Même s'il se parlait à lui-même, ses mots me glacèrent d'effrois. Non, je n'avais rien fait ! Mais avant même que je puisse parler, il me fit taire de sa main et arrêta brusquement de rire.

L'homme qui me faisait face prit une grande inspiration en fermant les yeux, comme pour garder son calme. Quand il les rouvrit, son regard dur me percuta de plein fouet et je frissonnai sous son intensité. Il était d'une telle froideur que s'en était effrayant.

     -Je ne sais pas avec qui tu étais, et non, ne me dis que c'est Mike parce que je ne te crois pas, rajouta-t-il précipitamment en voyant que je voulais parler. Mais je trouverai qui c'est. Et je te jure qu'à ce moment-là, tu le paieras Maïa.

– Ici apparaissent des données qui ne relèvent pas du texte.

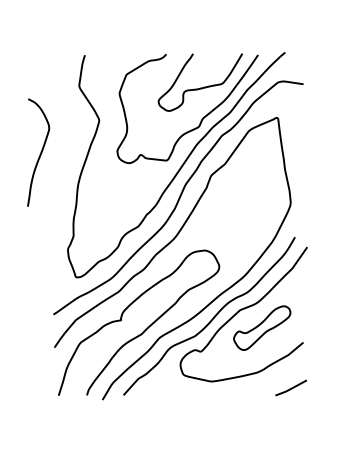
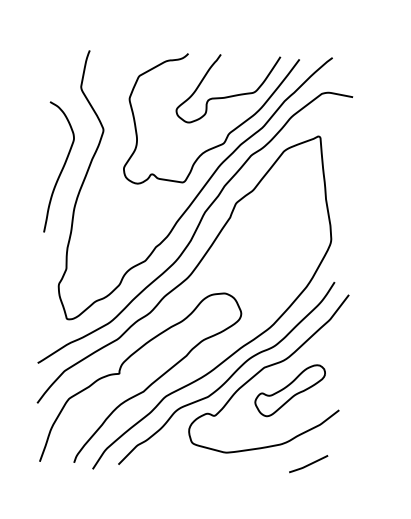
curve: (40, 152) -> (62, 167), moved
line: (291, 387) -> (309, 463), moved

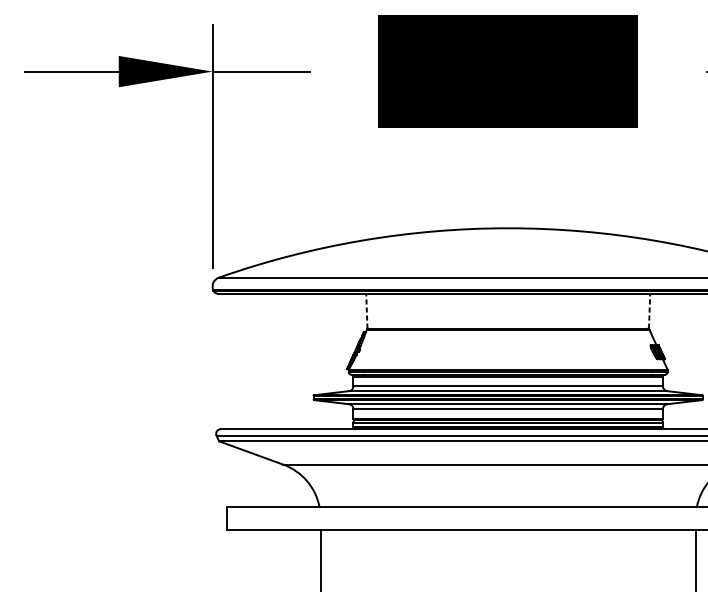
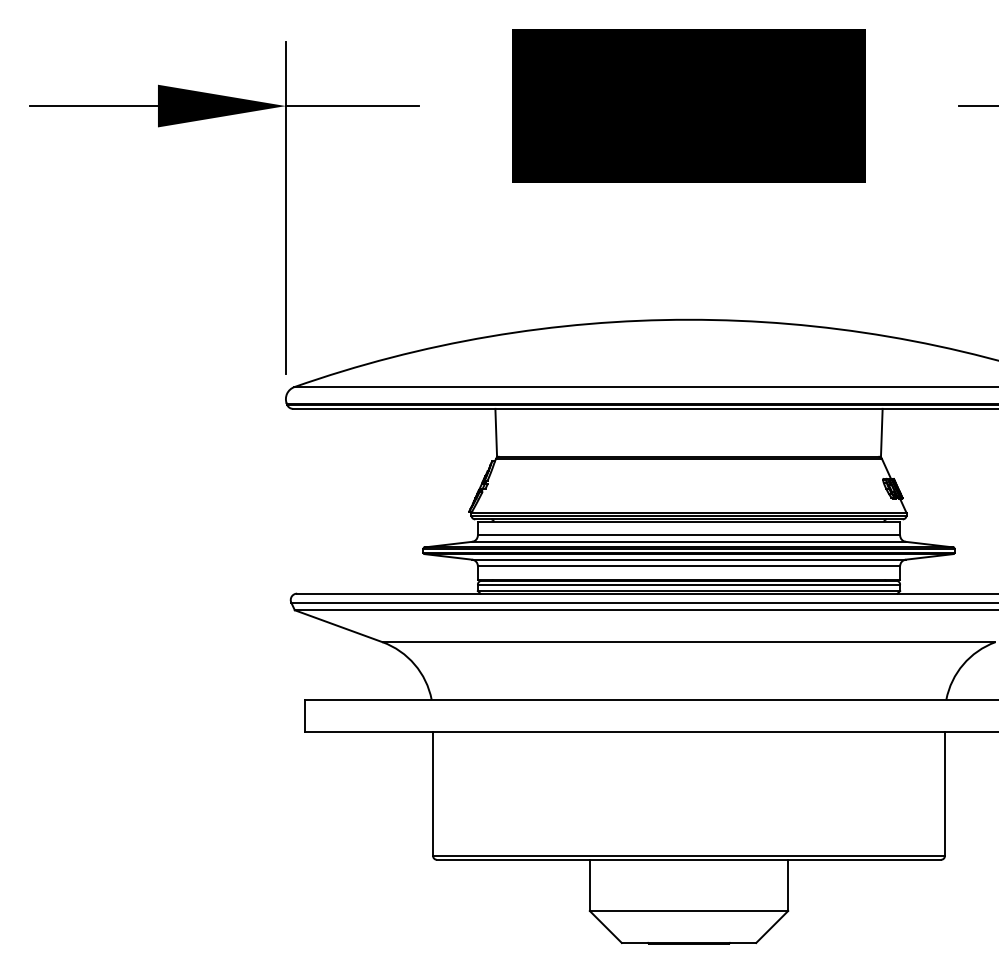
line: (367, 310) -> (496, 432), dashed -> solid
line: (649, 310) -> (881, 432), dashed -> solid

Antonio commença à partir mais se retourna finalement au bout de quelques pas.

     -Tu me dégoutes, lâcha-t-il.

Sa froideur et son dégoût apparent me glacèrent un moment avant que je ne prenne peu à peu conscience des mots qu'il venait de prononcer.

Mais avant que j'ai pu ne serait-ce que lui répondre, l'italien partit à grande enjambées ma laissant seule, furieuse et blessée et plein milieu d'un couloir.